Source data:
· · · ·
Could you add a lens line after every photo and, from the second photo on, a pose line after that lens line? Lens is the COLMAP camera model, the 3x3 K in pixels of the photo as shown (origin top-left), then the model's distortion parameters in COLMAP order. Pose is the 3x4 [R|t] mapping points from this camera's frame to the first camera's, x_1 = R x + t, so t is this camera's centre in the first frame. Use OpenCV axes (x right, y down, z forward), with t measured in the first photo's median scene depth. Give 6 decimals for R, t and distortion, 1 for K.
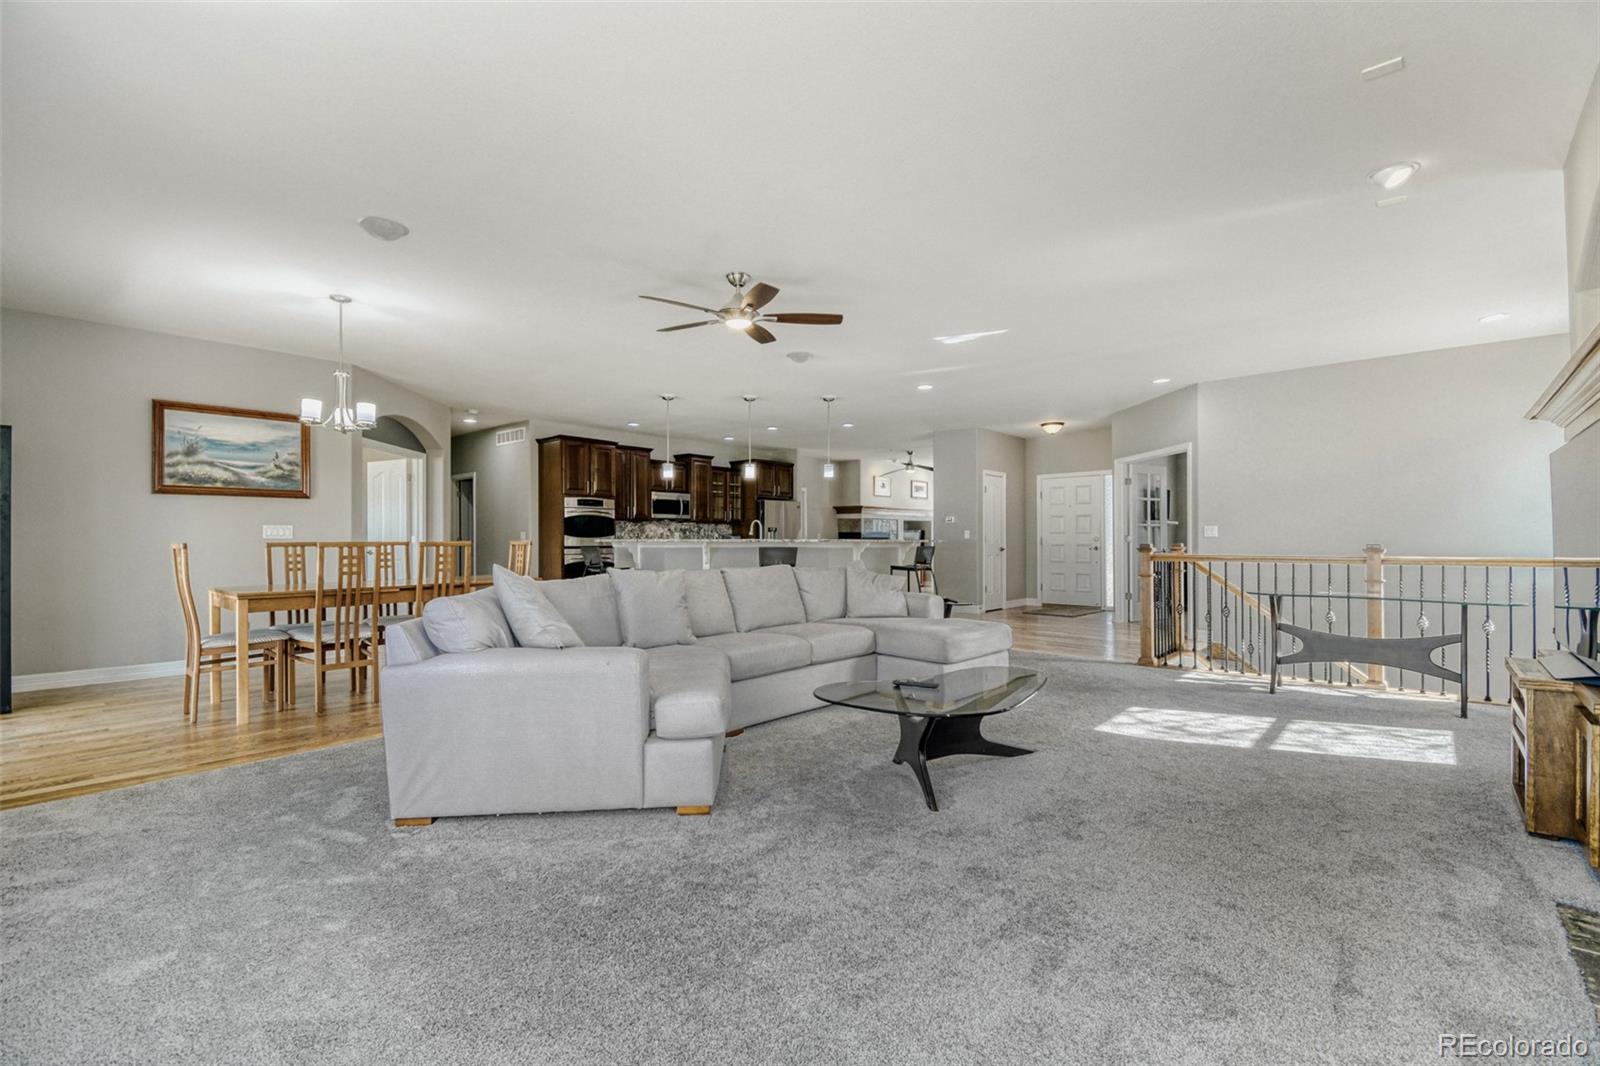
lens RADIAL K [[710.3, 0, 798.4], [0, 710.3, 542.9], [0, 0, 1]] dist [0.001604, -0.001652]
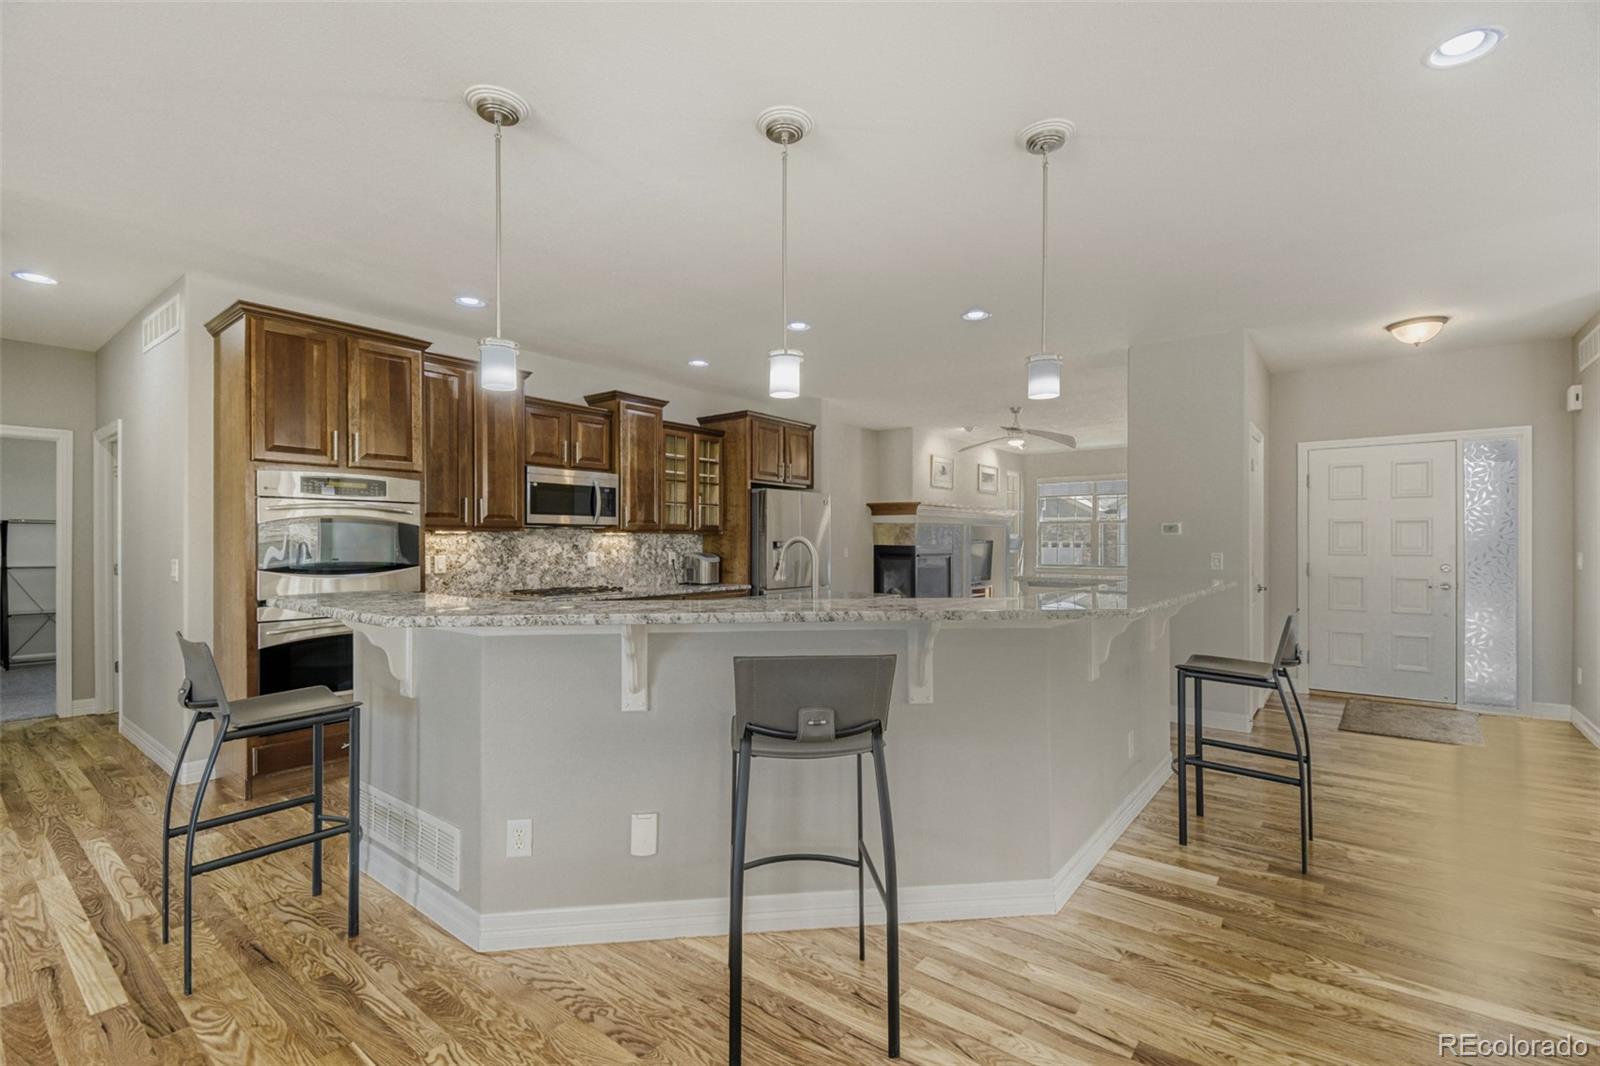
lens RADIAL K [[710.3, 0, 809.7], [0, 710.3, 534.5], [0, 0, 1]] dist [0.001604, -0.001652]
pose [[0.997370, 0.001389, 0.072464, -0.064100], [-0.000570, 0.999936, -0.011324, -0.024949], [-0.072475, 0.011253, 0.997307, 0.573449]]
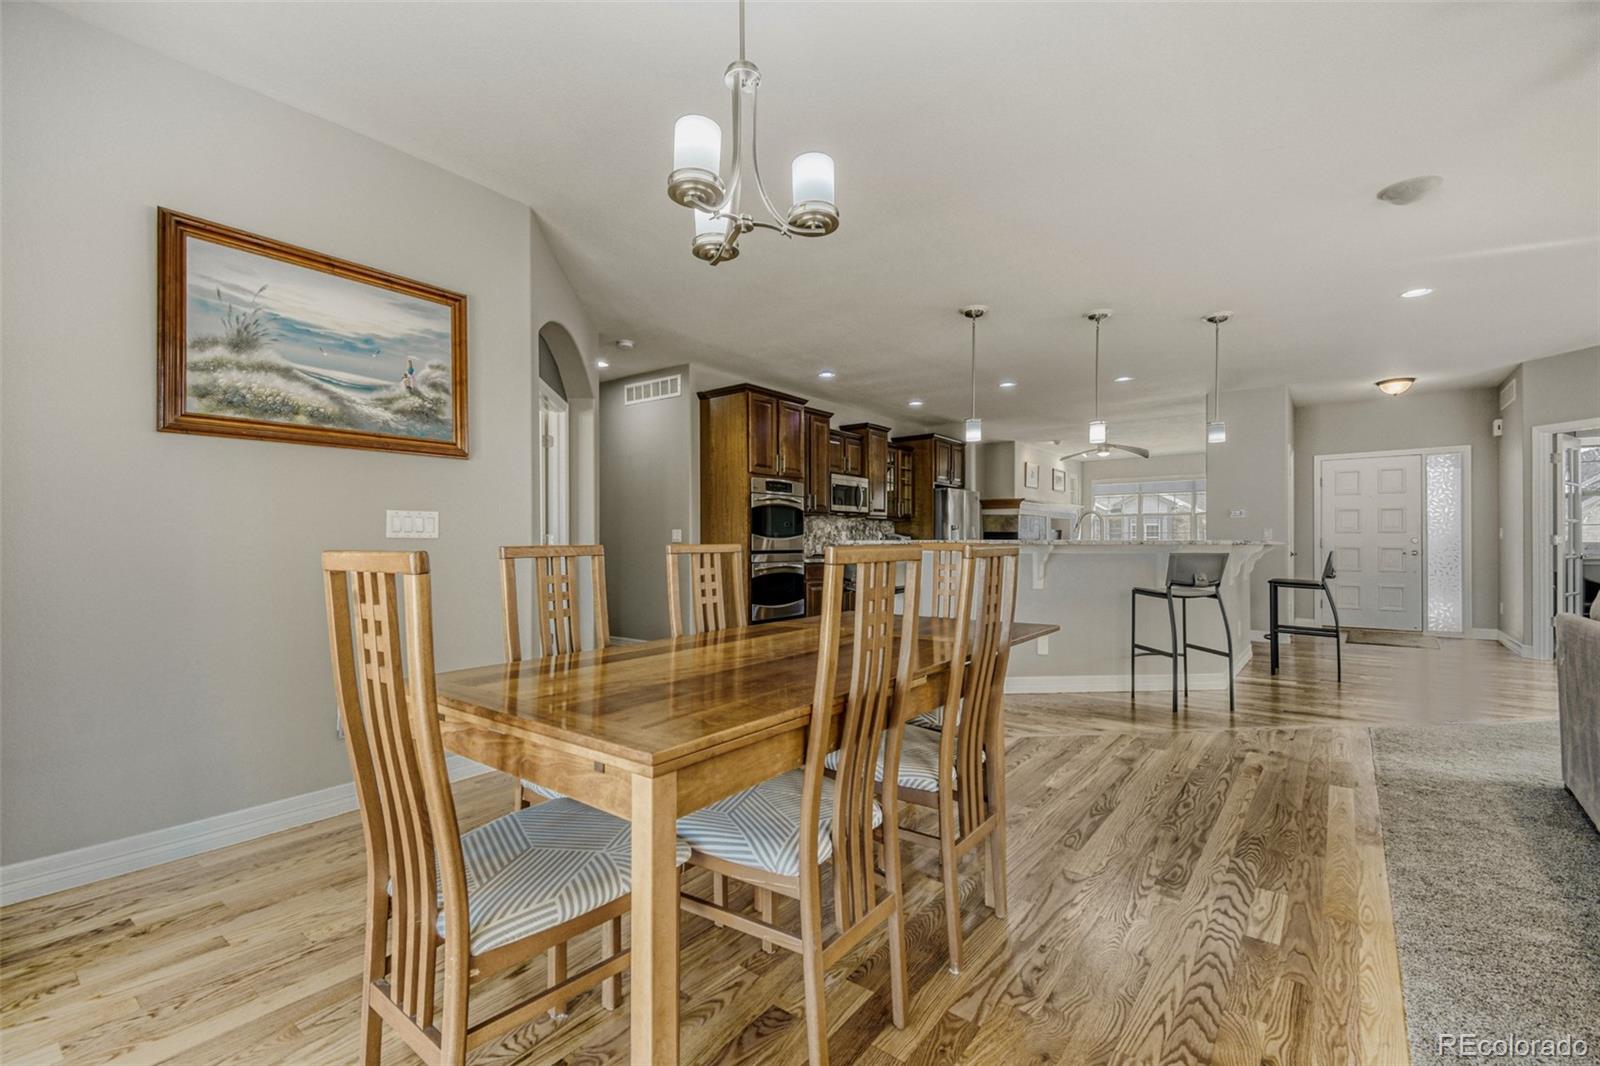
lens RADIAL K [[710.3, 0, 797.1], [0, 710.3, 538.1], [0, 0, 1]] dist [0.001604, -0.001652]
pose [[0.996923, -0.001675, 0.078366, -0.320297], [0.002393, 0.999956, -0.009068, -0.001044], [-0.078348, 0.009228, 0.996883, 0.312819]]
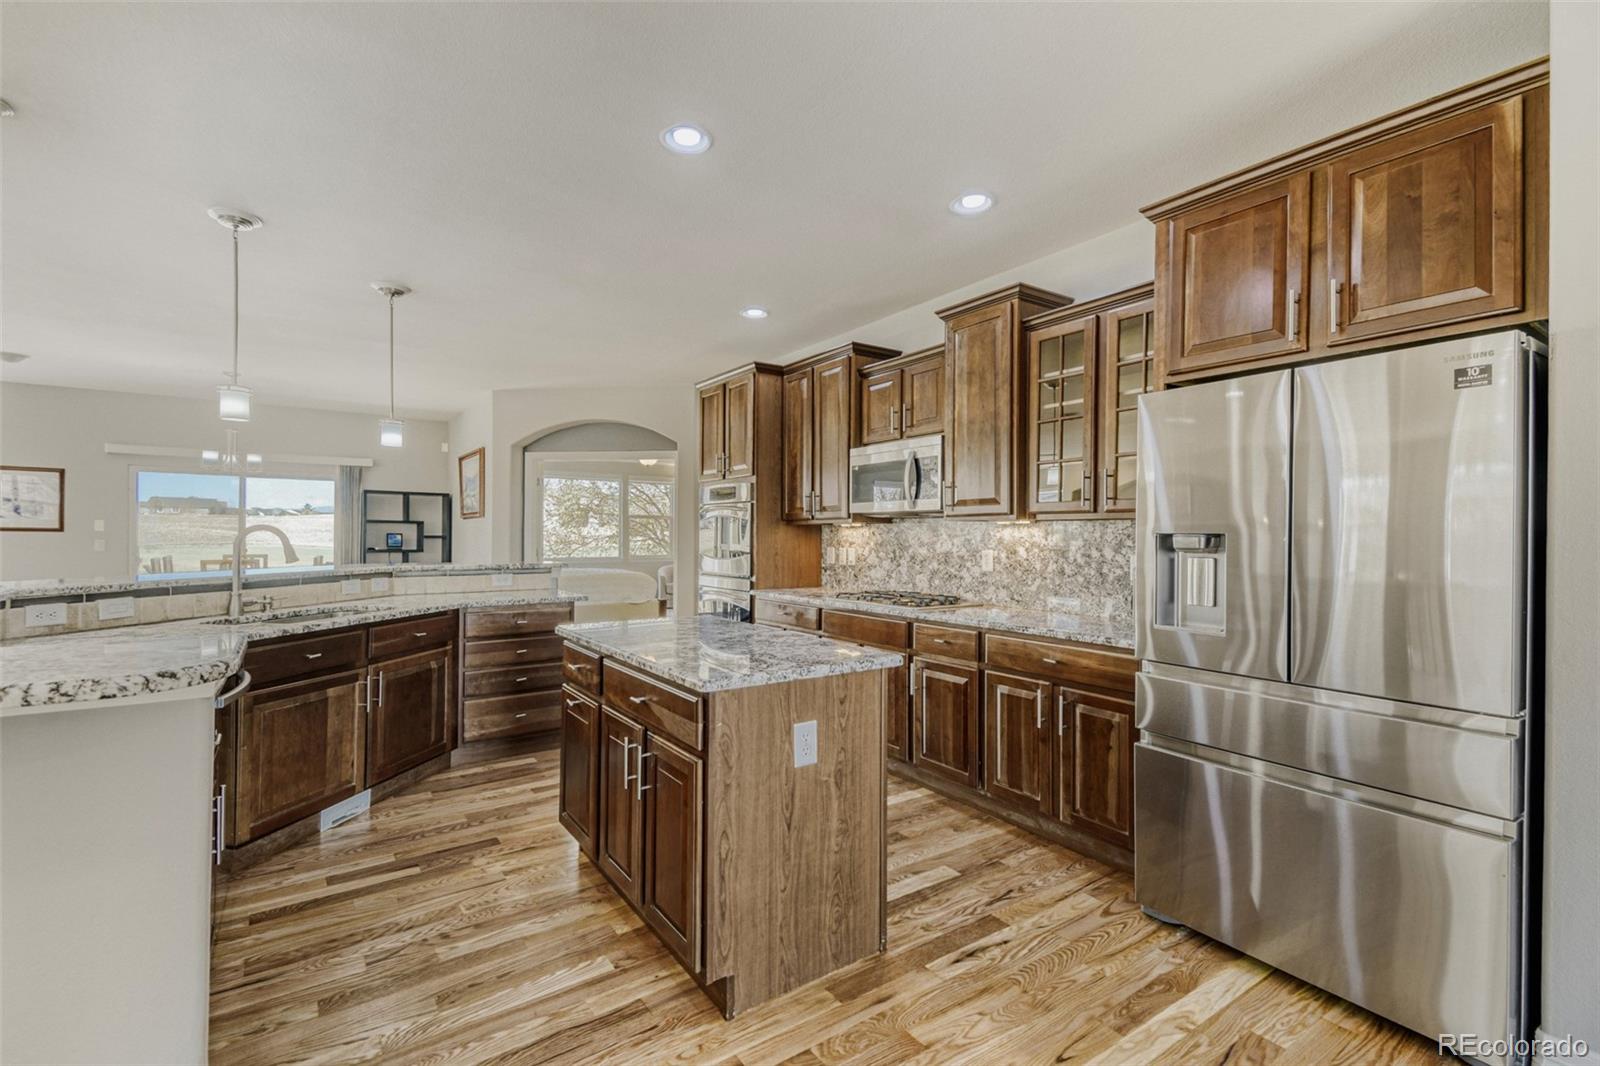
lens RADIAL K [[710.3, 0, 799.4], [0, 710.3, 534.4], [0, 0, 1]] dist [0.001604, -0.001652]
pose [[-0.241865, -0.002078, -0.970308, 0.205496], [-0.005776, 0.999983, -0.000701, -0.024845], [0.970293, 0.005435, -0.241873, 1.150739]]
· · · ·
(Your instructions) Could you write out all the records in the source data again, replacing "photo" with "image" and leaving everything else unchanged, with the pictures left out?

(Exercise result)
Could you add a lens line after every image and, from the second image on, a pose line after that lens line? Lens is the COLMAP camera model, the 3x3 K in pixels of the image as shown (origin top-left), then the model's distortion parameters in COLMAP order. Pose is the 3x4 [R|t] mapping points from this camera's frame to the first camera's, x_1 = R x + t, so t is this camera's centre in the first frame. Use OpenCV axes (x right, y down, z forward), with t measured in the first image's median scene depth. Give 6 decimals for R, t and distortion, 1 for K.
lens RADIAL K [[710.3, 0, 798.4], [0, 710.3, 542.9], [0, 0, 1]] dist [0.001604, -0.001652]
lens RADIAL K [[710.3, 0, 809.7], [0, 710.3, 534.5], [0, 0, 1]] dist [0.001604, -0.001652]
pose [[0.997370, 0.001389, 0.072464, -0.064100], [-0.000570, 0.999936, -0.011324, -0.024949], [-0.072475, 0.011253, 0.997307, 0.573449]]
lens RADIAL K [[710.3, 0, 797.1], [0, 710.3, 538.1], [0, 0, 1]] dist [0.001604, -0.001652]
pose [[0.996923, -0.001675, 0.078366, -0.320297], [0.002393, 0.999956, -0.009068, -0.001044], [-0.078348, 0.009228, 0.996883, 0.312819]]
lens RADIAL K [[710.3, 0, 799.4], [0, 710.3, 534.4], [0, 0, 1]] dist [0.001604, -0.001652]
pose [[-0.241865, -0.002078, -0.970308, 0.205496], [-0.005776, 0.999983, -0.000701, -0.024845], [0.970293, 0.005435, -0.241873, 1.150739]]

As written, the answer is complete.